Java and Office documents via XML, XSL-FO


Couple of interesting items related to Interop with Java and Office docs.


1st, MSDN article on saving MS-Word into XSL-FOOleg commented on it very favorably. In essence, you can use MS-Word as an XSL-FO designer. That’s a huge step forward.


2nd, an old, but new to me, article on using Java to generate WordProcessingML.  I picked this up from John R. Durant, which I found while surfing my new favorite XML-related page… which is…


3rd, TopXml’s blog aggregator.  High signal-to-noise ratio there.


So. what does it all mean?  Well, item 2 stands on its own.  That’s a nice capability.   In any Java app, you can generate a document that conforms to the published XML schema for MS-Office docs, produce Office docs (reports, memos, whatever), and then ship them via a webservice to a client, where they can be consumed – printed, viewed, whatever. In this scenario, there is no use of Office on the server side.  It’s Just XML, so it could be done on any any modern platform.  [ Do mainframes speak XML?  Can I write a CICS TP that generates an XML document?  Hmm, I don’t think I would want to do that. . . ]


2ndly, combining item 1 and 2 means that, if I for some reason don’t want to use WordML, I could run the output through the RenderX XSL sheet mentioned in item 1, and generate an XSL-FO doc. 


There is a license for the WordProcessingML stuff, but it is available free of charge.  I don’t know the license for the RenderX stylesheet but it is available for download at the MSDN article in question.   Cool possibilities. . . 


Ok, sure you could have been using Apache FOP as well, but … it is really a pain to design XSL-FO docs manually, or programmatically starting from nothing.  This combo allows you to use Word as the visual forms designer during development, then at runtime, use any XML-aware platform (like Java) to fill in blanks in the XML template foc, and transform to XSL-FO.  This is a big step forward.


 

Comments (8)

  1. Is it really possible to use any Java application to dynamically generate MS-Word files, complete with graphics, tables, text styles, fonts, and more? Yes, quite possible. And Would you believe? – it’s easy too!

  2. In the past I’ve posted some articles [ 1 , 2 ] about generating Office 2003 documents from a server-side

  3. Is it really possible to use any Java application to dynamically generate MS-Word files, complete with graphics, tables, text styles, fonts, and more? Yes, quite possible. And Would you believe? – it’s easy too!

  4. Tapan says:

    Firstly great article.

    Is there any way i can verify that this is a MS word document(.docx), what would be the name of the .xml file i am to look into to get this information(i assume this information would be a schema element defined in one of the .xml files).I need to verify it is in the correct format.

    Thanks

    Tapan

  5. DotNetInterop says:

    Tapan – there are two different formats being discussed here.  First, the .docx file format is a zip file, with a particular, well-defined internal structure.  The .xml file I spoke of in this posting is different – it is the WordML format which pre-dated .docx by at least 2 years.

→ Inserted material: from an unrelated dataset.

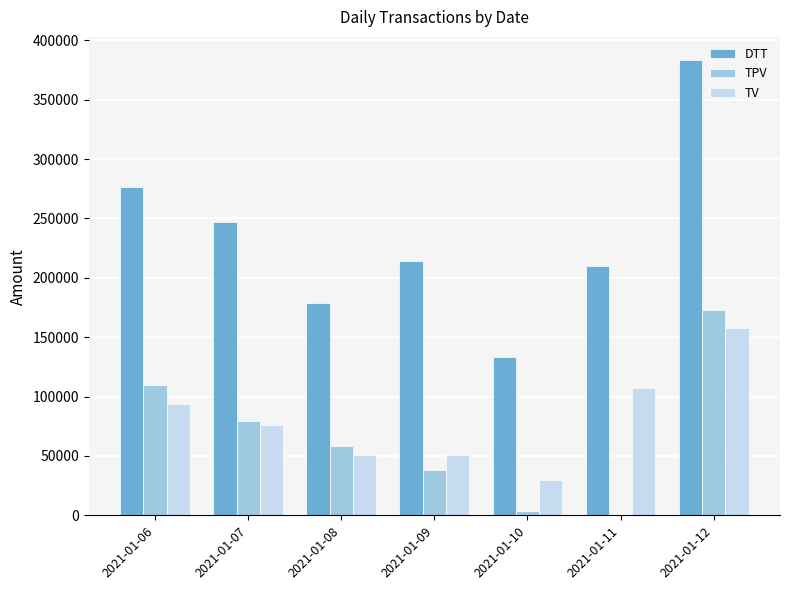

At which label is TV closest to 93738?

2021-01-06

    This particular post talks about how to format an .xml WordML document.  This particular post does not talk about how to produce a .docx from Java.  That is also possible, and is something I considered writing some example code for, it is not something covered here.

    Now, your question has to do with querying and validating a .docx file, which is another thing entirely.

    I’d suggest you look elsewhere for that. There is a System.Packaging namespace in the .NET base class library as of .NET 3.0 – it will help you if you are using .NET.  If you are using Java, you will have to roll your own, I think.

  6. Pavan says:

    Hi,

     I want to know how can convert WordXML to XSL FO by my own XSLT script? I mean is there any parser which can convert WordXML to XSL FO using custom XSLT ?

    – Pavan

  7. Anonymous says:

    I would like to know if one can import existing XSL-FO stylesheets into Microsoft Word and do the design changes without affecting the data set binding??